> _What the task asks_:
Reproduce the talk announcement below in full, word for word, from its title line through its closing sentence.

> _Text provided_:
--
Taming the Beast: Practical Theories for Responsible Learning

Speaker: Zhun Deng

Location: 60 Fifth Avenue, Room 7th floor common area

Date: Wednesday, February 7, 2024

Modern digital systems powered by machine learning have permeated various aspects of society, playing an instrumental role in many high-stakes areas such as medical care and finance. Therefore, it is crucial to ensure that machine learning algorithms are deployed in a “responsible” way so that digital systems are more reliable, transparent, and aligned with societal values. In this talk, I will introduce my research on building practical theories to guide real-world responsible deployment of machine learning. First, I will introduce our recent work [1] on distribution-free uncertainty quantification for a rich class of statistical functionals of quantile functions to avoid catastrophic outcomes and unfair discrimination in the deployment of black-box models. The power of our framework is shown by end-to-end applications on large language models. Second, I will describe an extension [2] to the previous framework on the group-based fairness notions so as to protect every group that can be meaningfully identified from data. This result further strengthens our previous framework and enables us to address some challenges left open by the previous literature. Finally, I will further demonstrate how to ensure fairness generalization for complex white-box models, such as neural networks, under data imbalance by a theory-inspired algorithm [3]. I will conclude my talk with future directions.
--
> _Record set_:
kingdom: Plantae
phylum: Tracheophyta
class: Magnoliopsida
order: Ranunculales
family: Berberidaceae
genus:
--
> _Completed task_:
Taming the Beast: Practical Theories for Responsible Learning

Speaker: Zhun Deng

Location: 60 Fifth Avenue, Room 7th floor common area

Date: Wednesday, February 7, 2024

Modern digital systems powered by machine learning have permeated various aspects of society, playing an instrumental role in many high-stakes areas such as medical care and finance. Therefore, it is crucial to ensure that machine learning algorithms are deployed in a “responsible” way so that digital systems are more reliable, transparent, and aligned with societal values. In this talk, I will introduce my research on building practical theories to guide real-world responsible deployment of machine learning. First, I will introduce our recent work [1] on distribution-free uncertainty quantification for a rich class of statistical functionals of quantile functions to avoid catastrophic outcomes and unfair discrimination in the deployment of black-box models. The power of our framework is shown by end-to-end applications on large language models. Second, I will describe an extension [2] to the previous framework on the group-based fairness notions so as to protect every group that can be meaningfully identified from data. This result further strengthens our previous framework and enables us to address some challenges left open by the previous literature. Finally, I will further demonstrate how to ensure fairness generalization for complex white-box models, such as neural networks, under data imbalance by a theory-inspired algorithm [3]. I will conclude my talk with future directions.